§ **Assignment**:
From the text on taxpayer privacy and transparency, return the passage from "This article examines" to "greater tax transparency." word for word.

§ **Source text**:
↓↓↓

Taxpayer Rights: Privacy and Transparency


ALI NOROOZI

 

 JUL. 25, 2017

 

Table of Content
 
I. Cross-Border EOI
A. Notifying Taxpayers of EOI
B. Challenging the Use of Information
II. Impact of Information Sharing
III. Role of the Press
IV. Conclusion

 

One of the key challenges in modern tax administration is the balance between the right to privacy and the need for transparency. Increasingly, there seems to be a move toward promoting transparency at the expense of privacy, especially for corporate tax. Calls for greater transparency are not new, and the Scandinavian experience, which favors significant tax disclosures, is often cited in that regard.1

Australia is also moving toward greater tax transparency through several initiatives, including mandatory disclosure by the Australian Taxation Office (ATO) of some tax information of certain corporate taxpayers2; a voluntary tax transparency code,3 which corporate taxpayers may adopt; and a measure for the disclosure of tax debt information of businesses that have not effectively engaged with the ATO to manage their debts.4

The Inspector-General of Taxation (IGT) has, for some years, recognized the importance of balancing the need for individual privacy and serving the public good through greater transparency. For example, in his 2009 settlements review,5 the IGT said:

As well as raising privacy concerns, publication of settlement details would be likely to deter taxpayers from entering into settlement arrangements where it is in the interests of good administration to do so. Transparency should be achieved by publicly reporting the aggregate amounts of tax reduced from original Tax Office compliance-raised liabilities in all categories of cases including objections, appeals, and settlements.6

This article examines the competing issues of privacy and transparency in the context of cross-border exchange of information (EOI) and draws in large part from the IGT’s recent review of the Australian Taxpayers’ Charter and taxpayer protections.7 It reflects the Australian experience, includes a discussion of the impact of information exchanges on individuals and small businesses, and touches on the media’s role in promoting greater tax transparency.

↑↑↑

Dataset entries
↓↓↓

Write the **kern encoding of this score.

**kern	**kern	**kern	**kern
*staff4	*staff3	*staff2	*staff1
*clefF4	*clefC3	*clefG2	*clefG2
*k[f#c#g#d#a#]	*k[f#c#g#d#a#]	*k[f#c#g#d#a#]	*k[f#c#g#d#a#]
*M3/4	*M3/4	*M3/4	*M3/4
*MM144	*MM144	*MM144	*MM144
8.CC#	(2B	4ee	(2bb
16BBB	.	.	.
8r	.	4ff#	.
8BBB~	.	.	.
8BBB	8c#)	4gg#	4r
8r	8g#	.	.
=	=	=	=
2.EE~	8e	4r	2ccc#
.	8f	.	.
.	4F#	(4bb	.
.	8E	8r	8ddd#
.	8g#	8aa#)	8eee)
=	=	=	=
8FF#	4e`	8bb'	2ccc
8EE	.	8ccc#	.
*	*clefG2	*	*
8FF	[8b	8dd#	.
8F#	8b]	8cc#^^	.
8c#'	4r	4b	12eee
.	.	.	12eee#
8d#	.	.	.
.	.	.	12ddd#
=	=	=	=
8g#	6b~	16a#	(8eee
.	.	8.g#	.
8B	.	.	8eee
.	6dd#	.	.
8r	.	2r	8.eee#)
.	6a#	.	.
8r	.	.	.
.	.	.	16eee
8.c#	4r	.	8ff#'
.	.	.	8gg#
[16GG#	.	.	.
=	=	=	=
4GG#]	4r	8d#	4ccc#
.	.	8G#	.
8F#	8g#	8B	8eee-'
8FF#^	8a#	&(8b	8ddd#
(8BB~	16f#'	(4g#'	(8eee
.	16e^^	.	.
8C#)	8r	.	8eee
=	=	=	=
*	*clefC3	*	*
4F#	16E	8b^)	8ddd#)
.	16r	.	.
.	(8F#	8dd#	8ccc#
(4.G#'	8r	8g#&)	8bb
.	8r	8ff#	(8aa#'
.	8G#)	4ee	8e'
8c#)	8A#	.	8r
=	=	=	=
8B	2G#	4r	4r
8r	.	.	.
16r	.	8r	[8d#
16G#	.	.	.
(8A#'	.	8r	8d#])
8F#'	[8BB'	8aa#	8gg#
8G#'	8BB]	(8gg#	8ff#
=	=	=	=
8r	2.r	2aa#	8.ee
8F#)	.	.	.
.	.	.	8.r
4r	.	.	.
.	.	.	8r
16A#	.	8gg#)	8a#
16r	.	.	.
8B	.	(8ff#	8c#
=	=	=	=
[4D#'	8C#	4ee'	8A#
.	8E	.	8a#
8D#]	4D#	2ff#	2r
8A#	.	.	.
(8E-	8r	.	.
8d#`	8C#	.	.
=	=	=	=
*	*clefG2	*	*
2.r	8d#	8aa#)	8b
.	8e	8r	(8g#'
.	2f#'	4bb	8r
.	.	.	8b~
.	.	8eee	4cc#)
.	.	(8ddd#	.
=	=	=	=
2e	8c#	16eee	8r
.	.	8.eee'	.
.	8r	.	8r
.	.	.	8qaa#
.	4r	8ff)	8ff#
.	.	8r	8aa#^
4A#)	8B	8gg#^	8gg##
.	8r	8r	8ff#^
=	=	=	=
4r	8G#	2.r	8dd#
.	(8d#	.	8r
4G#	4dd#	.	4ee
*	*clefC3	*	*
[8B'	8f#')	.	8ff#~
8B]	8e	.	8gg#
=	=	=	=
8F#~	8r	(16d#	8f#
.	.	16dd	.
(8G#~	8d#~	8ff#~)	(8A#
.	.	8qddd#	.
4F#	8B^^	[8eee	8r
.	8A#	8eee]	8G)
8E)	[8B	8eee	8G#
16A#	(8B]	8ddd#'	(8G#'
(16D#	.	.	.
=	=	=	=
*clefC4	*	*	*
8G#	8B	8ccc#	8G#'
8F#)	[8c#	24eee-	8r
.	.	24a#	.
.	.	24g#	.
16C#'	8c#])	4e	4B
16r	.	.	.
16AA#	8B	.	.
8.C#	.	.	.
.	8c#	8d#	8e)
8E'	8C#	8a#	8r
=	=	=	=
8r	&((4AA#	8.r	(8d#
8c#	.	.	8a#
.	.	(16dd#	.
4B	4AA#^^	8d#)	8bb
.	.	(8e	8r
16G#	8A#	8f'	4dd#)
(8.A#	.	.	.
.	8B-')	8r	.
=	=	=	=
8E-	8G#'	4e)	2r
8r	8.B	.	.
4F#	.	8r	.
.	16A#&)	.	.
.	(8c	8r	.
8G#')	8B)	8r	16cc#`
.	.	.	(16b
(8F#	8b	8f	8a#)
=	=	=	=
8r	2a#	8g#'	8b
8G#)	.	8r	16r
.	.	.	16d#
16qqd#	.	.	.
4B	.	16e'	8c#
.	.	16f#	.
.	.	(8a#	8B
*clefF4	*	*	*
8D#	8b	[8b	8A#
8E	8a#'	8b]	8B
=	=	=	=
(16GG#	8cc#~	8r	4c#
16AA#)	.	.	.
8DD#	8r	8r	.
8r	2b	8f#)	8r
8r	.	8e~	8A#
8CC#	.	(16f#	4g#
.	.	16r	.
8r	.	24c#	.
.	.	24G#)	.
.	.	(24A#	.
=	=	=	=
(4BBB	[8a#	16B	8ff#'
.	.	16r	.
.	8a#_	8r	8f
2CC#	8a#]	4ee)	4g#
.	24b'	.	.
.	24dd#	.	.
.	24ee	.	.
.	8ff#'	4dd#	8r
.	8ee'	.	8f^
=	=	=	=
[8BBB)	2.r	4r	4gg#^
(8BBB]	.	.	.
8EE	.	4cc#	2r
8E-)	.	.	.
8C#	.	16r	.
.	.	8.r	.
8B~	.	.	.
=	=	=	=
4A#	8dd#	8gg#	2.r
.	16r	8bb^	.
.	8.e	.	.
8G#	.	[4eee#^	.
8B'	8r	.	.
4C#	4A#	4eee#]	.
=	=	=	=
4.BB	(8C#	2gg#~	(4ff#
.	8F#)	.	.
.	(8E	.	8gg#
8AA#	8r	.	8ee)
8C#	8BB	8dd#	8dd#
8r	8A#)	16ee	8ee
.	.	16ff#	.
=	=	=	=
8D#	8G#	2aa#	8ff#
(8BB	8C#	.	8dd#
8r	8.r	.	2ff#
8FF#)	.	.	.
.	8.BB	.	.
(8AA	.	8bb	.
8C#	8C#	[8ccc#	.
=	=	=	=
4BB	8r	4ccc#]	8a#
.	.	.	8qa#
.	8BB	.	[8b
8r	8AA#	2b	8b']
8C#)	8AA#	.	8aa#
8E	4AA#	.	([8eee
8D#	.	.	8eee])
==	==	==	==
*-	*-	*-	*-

↑↑↑

§ **Expected answer**:
This article examines the competing issues of privacy and transparency in the context of cross-border exchange of information (EOI) and draws in large part from the IGT’s recent review of the Australian Taxpayers’ Charter and taxpayer protections.7 It reflects the Australian experience, includes a discussion of the impact of information exchanges on individuals and small businesses, and touches on the media’s role in promoting greater tax transparency.